Some examples will help.

      • I learned to read music when I was 18 years old. Fifty-two years ago. Currently, when I direct an amateur choir I sometimes get frustrated at mistakes the singers make because I have forgotten what it’s like to not be able to read music. 
      • When I turned 60 my personal physician told me to start taking a baby aspirin every day. I asked, “What is a baby aspirin?” He looked at me like I had just fallen off the back of a turnip truck. He knew what a baby aspirin is, but I didn’t.
      • In graduate school I took a course in statistics. The professor was a well-known expert, but he was a bad teacher. He knew the material so well, he just couldn’t fathom what it was like to not know principles of statistics. I soon dropped the course.

When you suffer from the curse of knowledge you assume that other people know what you know, which causes you to think that people understand you a lot better than they really do.

In an article published in the Harvard Business Review, December 2006, Chip and Dan Heath wrote: 

“In 1990, a Stanford University graduate student in psychology named Elizabeth Newton illustrated the curse of knowledge by studying a simple game in which she assigned people to one of two roles: ‘tapper’ or ‘listener.’ Each tapper was asked to pick a well-known song, such as ‘Happy Birthday,’ and tap out the rhythm on a table. The listener’s job was to guess the song.

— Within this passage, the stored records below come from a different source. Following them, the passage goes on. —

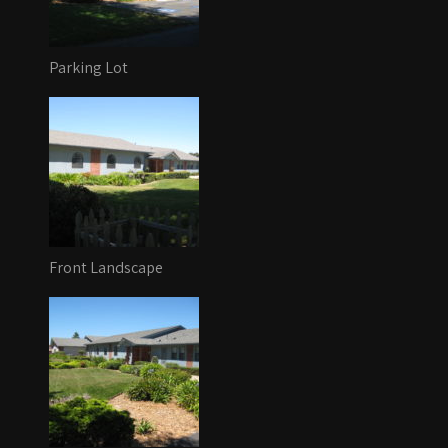
Parking Lot
Front Landscape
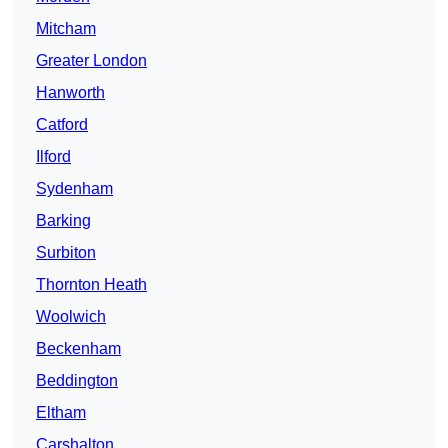
Mitcham
Greater London
Hanworth
Catford
Ilford
Sydenham
Barking
Surbiton
Thornton Heath
Woolwich
Beckenham
Beddington
Eltham
Carshalton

“Over the course of Newton’s experiment, 120 songs were tapped out. Listeners guessed only three of the songs correctly: a success ratio of 2.5%. But before they guessed, Newton asked the tappers to predict the probability that listeners would guess correctly. They predicted 50%. The tappers got their message across one time in 40, but they thought they would get it across one time in two. Why?

“When a tapper taps, it is impossible for her to avoid hearing the tune playing along to her taps. Meanwhile, all the listener can hear is a kind of bizarre Morse code. Yet the tappers were flabbergasted by how hard the listeners had to work to pick up the tune.

“The problem is that once we know something—say, the melody of a song—we find it hard to imagine not knowing it. Our knowledge has ‘cursed’ us. We have difficulty sharing it with others, because we can’t readily re-create their state of mind.”


      1. When you’re functioning in your area of expertise—particularly if you’re relating to people who are not experts in your field—don’t fall prey to the curse of knowledge. Try to communicate to them as if you had just learned the subject.
      2. Periodically, enter into situations in which you’re the beginner, which will remind you of what it’s like to be the neophyte.
      3. Our understanding of the “curse of knowledge” syndrome should inform our approach to communication, reminding us of how very difficult it is to communicate well (“What I’m saying is clear in my mind; why aren’t you getting it?”). 

The first step to avoiding the curse is to recognize that it exists and how difficult it is to overcome. Psychologist Steven Pinker said, “Anyone who wants to lift the curse of knowledge must first appreciate what a devilish curse it is. Like a drunk who is too impaired to realize that he is too impaired to drive, we do not notice the curse because the curse prevents us from noticing it.”